#### [WHAT NEEDS TO BE DONE]
Exclude every picture and return the remaining entries below verbatim.

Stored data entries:
BEGIN

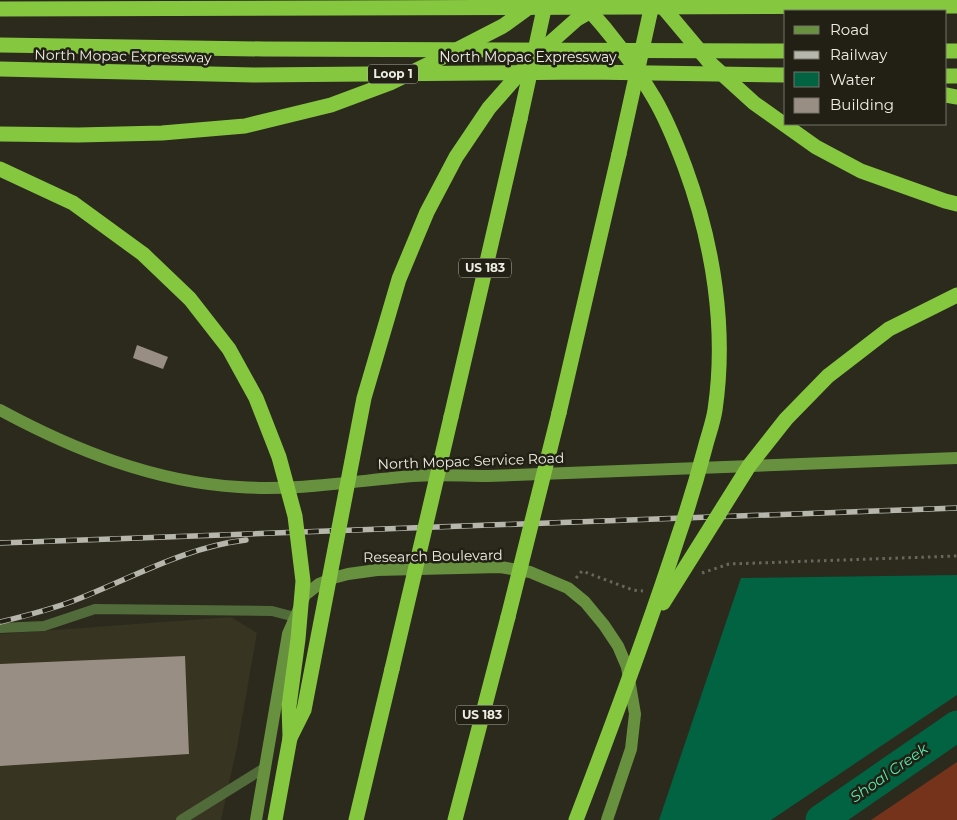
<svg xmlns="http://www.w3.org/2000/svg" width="957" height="820" font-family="Montserrat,sans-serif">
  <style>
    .built { fill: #373421 }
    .green { fill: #76331c }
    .water { fill: #026343 }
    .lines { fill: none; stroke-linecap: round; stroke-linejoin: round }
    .river { stroke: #026343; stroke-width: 31 }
    .building { fill: #998e83 }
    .path { stroke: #68675c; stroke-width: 3; stroke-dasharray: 2.5 4; stroke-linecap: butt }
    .service { stroke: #516c3a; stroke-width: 10 }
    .secondary { stroke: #67913f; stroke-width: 12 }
    .motorway { stroke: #85c840; stroke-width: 15 }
    .rail-casing { stroke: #b7b6ac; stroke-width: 5.5 }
    .rail { stroke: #222014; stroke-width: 4; stroke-dasharray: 11; stroke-linecap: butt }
    .motorway-bridge { stroke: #85c840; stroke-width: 15 }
    .labels { text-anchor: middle; stroke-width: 5; stroke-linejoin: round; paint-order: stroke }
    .shield { fill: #222014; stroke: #b1b0a6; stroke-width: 1 }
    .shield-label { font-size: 12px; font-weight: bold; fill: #eeede5 }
    .street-label { font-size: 14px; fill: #eeede5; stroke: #222014 }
    .water-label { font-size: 15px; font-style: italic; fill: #58e6ad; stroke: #222014 }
  </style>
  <rect width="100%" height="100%" fill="#2b2a1d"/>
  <polygon class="built" points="231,617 257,633 237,747 221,820 0,820 0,634"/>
  <polygon class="green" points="957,762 957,820 871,820"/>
  <polygon class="water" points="957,575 957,695 771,820 659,820 741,578"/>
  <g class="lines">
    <polyline class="river" points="821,820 957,726"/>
  </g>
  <g class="building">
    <polygon points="137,345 168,357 163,369 133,358"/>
    <polygon points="185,656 189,754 0,766 0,664"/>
  </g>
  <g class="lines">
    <g class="path">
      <polyline points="702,573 729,564 957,556"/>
      <polyline points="576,578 582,571 633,590 643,591"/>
    </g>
    <g class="service">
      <polyline points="0,628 44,626 95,609 272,611 295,617"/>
      <polyline points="181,820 266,767"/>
    </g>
    <g class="secondary">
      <path d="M0,410C74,450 154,482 239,487C297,491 355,481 413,476C437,474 463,476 488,476L957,458"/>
      <polyline points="256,820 288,634 305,595 319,584 333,578 348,574 377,570 500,567 530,572 568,588 585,602 604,625 618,646 627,667 635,714 631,749 607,820"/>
    </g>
    <g class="motorway">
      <polyline points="0,9 957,6"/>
      <polyline points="0,45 263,49 786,51"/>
      <polyline points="946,51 957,51"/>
      <polyline points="0,69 254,75 589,72 786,75"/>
      <polyline points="946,76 957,76"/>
      <polyline points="946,95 957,97"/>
      <polyline points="559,413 619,154"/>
      <polyline points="451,417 520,119"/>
      <polyline points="275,820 290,738"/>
      <polyline points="356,820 392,669"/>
      <polyline points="455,820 508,617"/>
    </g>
    <g class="rail-casing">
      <g id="rail">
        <polyline points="0,543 957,508"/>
        <path d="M0,622C25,616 49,610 73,601C130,579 185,547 246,540"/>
      </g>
    </g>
    <use href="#rail" class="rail"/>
    <g class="motorway-bridge">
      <polyline points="657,0 710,63 754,103 816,147 861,171 945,201 957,204"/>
      <polyline points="520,119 546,0"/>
      <polyline points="0,134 78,135 162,133 245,126 331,105 390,83 431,63 503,26 539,0"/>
      <polyline points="619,154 653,0"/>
      <polyline points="0,169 73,203 143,254 190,299 229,349 256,398 279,457 295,516 303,581 298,639 289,706 290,736"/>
      <polyline points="663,603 749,466 786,419 828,376 889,329 957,295"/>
      <polyline points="508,617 559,413"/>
      <polyline points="392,669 451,417"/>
      <polyline points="290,738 304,710 364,398 399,279 427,212 456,157 489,108 532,59 577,19 610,0"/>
      <path d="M576,820C612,726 647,633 678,537C688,508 697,478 705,448C708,436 713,423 715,410C727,328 713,243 685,167C676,143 667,120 654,98C633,62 608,30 580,0"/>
    </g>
  </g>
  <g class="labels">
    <g class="shield">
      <rect x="368" y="64.5" width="50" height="19" rx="4"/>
      <rect x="459" y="258.5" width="52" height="19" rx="4"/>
      <rect x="456" y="705.5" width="52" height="19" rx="4"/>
    </g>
    <g class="shield-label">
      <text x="393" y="78">Loop 1</text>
      <text x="485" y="272">US 183</text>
      <text x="482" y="719">US 183</text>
    </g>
    <g class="street-label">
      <text transform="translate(123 56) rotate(1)" y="5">North Mopac Expressway</text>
      <text x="528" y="62">North Mopac Expressway</text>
      <text transform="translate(471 461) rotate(-2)" y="5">North Mopac Service Road</text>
      <text transform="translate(433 556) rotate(-1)" y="5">Research Boulevard</text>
    </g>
    <g class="water-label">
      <text transform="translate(889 773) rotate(-35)" y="5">Shoal Creek</text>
    </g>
  </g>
  <rect x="784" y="10" width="162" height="115" fill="#222014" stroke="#747268"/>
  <rect x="794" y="26" width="25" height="8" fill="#67913f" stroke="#747268"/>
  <text x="830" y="35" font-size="15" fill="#eeede5">Road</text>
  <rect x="794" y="51" width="25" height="8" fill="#b7b6ac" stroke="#747268"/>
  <text x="830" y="60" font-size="15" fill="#eeede5">Railway</text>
  <rect x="794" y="72" width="25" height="15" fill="#026343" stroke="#747268"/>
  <text x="830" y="85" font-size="15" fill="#eeede5">Water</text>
  <rect x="794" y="98" width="25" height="15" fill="#998e83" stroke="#747268"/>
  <text x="830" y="110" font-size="15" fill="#eeede5">Building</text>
</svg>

END

#### [TASK ANSWER]
<svg xmlns="http://www.w3.org/2000/svg" width="957" height="820" font-family="Montserrat,sans-serif">
  <style>
    .built { fill: #373421 }
    .green { fill: #76331c }
    .water { fill: #026343 }
    .lines { fill: none; stroke-linecap: round; stroke-linejoin: round }
    .river { stroke: #026343; stroke-width: 31 }
    .building { fill: #998e83 }
    .path { stroke: #68675c; stroke-width: 3; stroke-dasharray: 2.5 4; stroke-linecap: butt }
    .service { stroke: #516c3a; stroke-width: 10 }
    .secondary { stroke: #67913f; stroke-width: 12 }
    .motorway { stroke: #85c840; stroke-width: 15 }
    .rail-casing { stroke: #b7b6ac; stroke-width: 5.5 }
    .rail { stroke: #222014; stroke-width: 4; stroke-dasharray: 11; stroke-linecap: butt }
    .motorway-bridge { stroke: #85c840; stroke-width: 15 }
    .labels { text-anchor: middle; stroke-width: 5; stroke-linejoin: round; paint-order: stroke }
    .shield { fill: #222014; stroke: #b1b0a6; stroke-width: 1 }
    .shield-label { font-size: 12px; font-weight: bold; fill: #eeede5 }
    .street-label { font-size: 14px; fill: #eeede5; stroke: #222014 }
    .water-label { font-size: 15px; font-style: italic; fill: #58e6ad; stroke: #222014 }
  </style>
  <rect width="100%" height="100%" fill="#2b2a1d"/>
  <polygon class="built" points="231,617 257,633 237,747 221,820 0,820 0,634"/>
  <polygon class="green" points="957,762 957,820 871,820"/>
  <polygon class="water" points="957,575 957,695 771,820 659,820 741,578"/>
  <g class="lines">
    <polyline class="river" points="821,820 957,726"/>
  </g>
  <g class="building">
    <polygon points="137,345 168,357 163,369 133,358"/>
    <polygon points="185,656 189,754 0,766 0,664"/>
  </g>
  <g class="lines">
    <g class="path">
      <polyline points="702,573 729,564 957,556"/>
      <polyline points="576,578 582,571 633,590 643,591"/>
    </g>
    <g class="service">
      <polyline points="0,628 44,626 95,609 272,611 295,617"/>
      <polyline points="181,820 266,767"/>
    </g>
    <g class="secondary">
      <path d="M0,410C74,450 154,482 239,487C297,491 355,481 413,476C437,474 463,476 488,476L957,458"/>
      <polyline points="256,820 288,634 305,595 319,584 333,578 348,574 377,570 500,567 530,572 568,588 585,602 604,625 618,646 627,667 635,714 631,749 607,820"/>
    </g>
    <g class="motorway">
      <polyline points="0,9 957,6"/>
      <polyline points="0,45 263,49 786,51"/>
      <polyline points="946,51 957,51"/>
      <polyline points="0,69 254,75 589,72 786,75"/>
      <polyline points="946,76 957,76"/>
      <polyline points="946,95 957,97"/>
      <polyline points="559,413 619,154"/>
      <polyline points="451,417 520,119"/>
      <polyline points="275,820 290,738"/>
      <polyline points="356,820 392,669"/>
      <polyline points="455,820 508,617"/>
    </g>
    <g class="rail-casing">
      <g id="rail">
        <polyline points="0,543 957,508"/>
        <path d="M0,622C25,616 49,610 73,601C130,579 185,547 246,540"/>
      </g>
    </g>
    <use href="#rail" class="rail"/>
    <g class="motorway-bridge">
      <polyline points="657,0 710,63 754,103 816,147 861,171 945,201 957,204"/>
      <polyline points="520,119 546,0"/>
      <polyline points="0,134 78,135 162,133 245,126 331,105 390,83 431,63 503,26 539,0"/>
      <polyline points="619,154 653,0"/>
      <polyline points="0,169 73,203 143,254 190,299 229,349 256,398 279,457 295,516 303,581 298,639 289,706 290,736"/>
      <polyline points="663,603 749,466 786,419 828,376 889,329 957,295"/>
      <polyline points="508,617 559,413"/>
      <polyline points="392,669 451,417"/>
      <polyline points="290,738 304,710 364,398 399,279 427,212 456,157 489,108 532,59 577,19 610,0"/>
      <path d="M576,820C612,726 647,633 678,537C688,508 697,478 705,448C708,436 713,423 715,410C727,328 713,243 685,167C676,143 667,120 654,98C633,62 608,30 580,0"/>
    </g>
  </g>
  <g class="labels">
    <g class="shield">
      <rect x="368" y="64.5" width="50" height="19" rx="4"/>
      <rect x="459" y="258.5" width="52" height="19" rx="4"/>
      <rect x="456" y="705.5" width="52" height="19" rx="4"/>
    </g>
    <g class="shield-label">
      <text x="393" y="78">Loop 1</text>
      <text x="485" y="272">US 183</text>
      <text x="482" y="719">US 183</text>
    </g>
    <g class="street-label">
      <text transform="translate(123 56) rotate(1)" y="5">North Mopac Expressway</text>
      <text x="528" y="62">North Mopac Expressway</text>
      <text transform="translate(471 461) rotate(-2)" y="5">North Mopac Service Road</text>
      <text transform="translate(433 556) rotate(-1)" y="5">Research Boulevard</text>
    </g>
    <g class="water-label">
      <text transform="translate(889 773) rotate(-35)" y="5">Shoal Creek</text>
    </g>
  </g>
  <rect x="784" y="10" width="162" height="115" fill="#222014" stroke="#747268"/>
  <rect x="794" y="26" width="25" height="8" fill="#67913f" stroke="#747268"/>
  <text x="830" y="35" font-size="15" fill="#eeede5">Road</text>
  <rect x="794" y="51" width="25" height="8" fill="#b7b6ac" stroke="#747268"/>
  <text x="830" y="60" font-size="15" fill="#eeede5">Railway</text>
  <rect x="794" y="72" width="25" height="15" fill="#026343" stroke="#747268"/>
  <text x="830" y="85" font-size="15" fill="#eeede5">Water</text>
  <rect x="794" y="98" width="25" height="15" fill="#998e83" stroke="#747268"/>
  <text x="830" y="110" font-size="15" fill="#eeede5">Building</text>
</svg>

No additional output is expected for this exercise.